NIST officials write that these steps are not just technical tasks but strategic actions that will require coordination across entire organizations. Chief information security officers, program managers, and frontline IT professionals each have roles to play.
What’s Coming: Testing and Demonstrations
Beyond awareness, the NIST project is launching hands-on testing. Initial workstreams will stress-test the first post-quantum algorithms against widely used protocols including TLS, SSH, QUIC, and X.509 digital certificates. Performance and interoperability evaluations will also extend to hardware security modules (HSMs), which play a central role in protecting keys and identities across enterprise systems.
These early tests are critical because post-quantum algorithms differ from their classical predecessors in key size, signature size, error handling and execution steps. As the NIST draft notes, the new cryptography will not be “drop-in replacements.” Organizations should expect different performance characteristics, higher computational costs, and new operational complexities. To bridge the gap, NIST anticipates that interim hybrid implementations — combining classical and PQC algorithms — will be necessary to maintain compatibility during the transition.
Lessons learned from these demonstrations will be published in additional practice guide volumes and technical reports. They will also be shared with standards development bodies, which will need to update protocols and specifications to support quantum-safe algorithms.
Broad Industry Backing
The scope of the project is reflected in the roster of collaborators. Major technology companies and institutions are participating, including Amazon Web Services, Cisco, JPMorgan Chase, Microsoft, IBM, Dell, Thales, DigiCert, VMware, SandboxAQ, PQShield, and the National Security Agency. Smaller firms specializing in cryptography, such as CryptoNext Security, wolfSSL, and ISARA, are also involved.

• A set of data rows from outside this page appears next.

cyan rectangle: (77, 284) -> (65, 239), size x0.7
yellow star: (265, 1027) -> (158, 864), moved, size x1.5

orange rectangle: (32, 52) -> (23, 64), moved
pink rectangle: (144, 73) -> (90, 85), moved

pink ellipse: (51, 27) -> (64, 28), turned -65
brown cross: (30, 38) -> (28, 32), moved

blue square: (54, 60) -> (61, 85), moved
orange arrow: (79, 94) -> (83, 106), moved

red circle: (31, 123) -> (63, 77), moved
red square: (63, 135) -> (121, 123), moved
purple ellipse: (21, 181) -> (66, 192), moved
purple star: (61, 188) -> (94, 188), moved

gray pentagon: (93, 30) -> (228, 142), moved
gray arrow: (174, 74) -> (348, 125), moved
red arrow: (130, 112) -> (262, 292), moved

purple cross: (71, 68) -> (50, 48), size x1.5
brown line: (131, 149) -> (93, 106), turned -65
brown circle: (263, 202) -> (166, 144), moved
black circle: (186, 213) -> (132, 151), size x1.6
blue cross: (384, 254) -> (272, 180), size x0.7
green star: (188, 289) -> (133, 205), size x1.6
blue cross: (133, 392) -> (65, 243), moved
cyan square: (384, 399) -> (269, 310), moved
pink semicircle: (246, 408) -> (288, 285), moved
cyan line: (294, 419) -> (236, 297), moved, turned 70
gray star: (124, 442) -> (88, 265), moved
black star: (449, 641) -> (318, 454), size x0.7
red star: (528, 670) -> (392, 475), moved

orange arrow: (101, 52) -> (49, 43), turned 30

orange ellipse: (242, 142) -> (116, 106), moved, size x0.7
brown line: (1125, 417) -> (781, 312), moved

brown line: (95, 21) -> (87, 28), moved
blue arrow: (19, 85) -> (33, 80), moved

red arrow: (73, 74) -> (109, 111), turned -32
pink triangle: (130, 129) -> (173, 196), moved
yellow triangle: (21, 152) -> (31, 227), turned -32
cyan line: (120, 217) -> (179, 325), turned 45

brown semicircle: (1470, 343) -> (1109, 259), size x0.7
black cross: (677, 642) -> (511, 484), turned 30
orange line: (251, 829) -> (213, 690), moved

According to NIST, these collaborators are not just observers but active contributors. They are testing products, demonstrating use cases, and helping identify gaps between quantum-resistant algorithms and real-world systems. Their involvement underscores the breadth of the challenge: from cloud computing and financial services to hardware manufacturing and national security, every sector has a stake in a smooth transition.
Why It Matters Now
The draft makes clear that preparation is urgent. Deploying algorithms across global infrastructure will take years, the team writes. If organizations wait until standards are complete to begin planning, they will risk falling behind — and potentially exposing critical systems to both quantum and classical attacks.
Past migrations offer cautionary tales. The deprecation of the aforementioned SHA-1, for example, was announced years before it became unsafe, yet many organizations struggled to fully transition in time. The migration to post-quantum cryptography is expected to be even more complex, touching more protocols, systems and dependencies than any previous cryptographic shift.
NIST’s draft highlights the compliance dimension of the plan. Regulators and industry bodies are likely to mandate quantum-safe practices once standards are in place. Organizations that have not prepared will face both security risks and regulatory penalties.
NIST recommends organizations begin conducting cryptographic inventories, piloting discovery tools and developing risk-based playbooks. Vendors and service providers must be pressed for their own roadmaps, and industry groups should coordinate to share best practices.
As NIST officials write, “Maintaining connectivity and interoperability among organizations and organizational elements during the transition from quantum-vulnerable algorithms to quantum-resistant algorithms will require careful planning.”
The institute is inviting feedback on its draft guide, encouraging businesses to share lessons learned and contribute to a smoother migration. It’s also creating a Community of Interest for the project.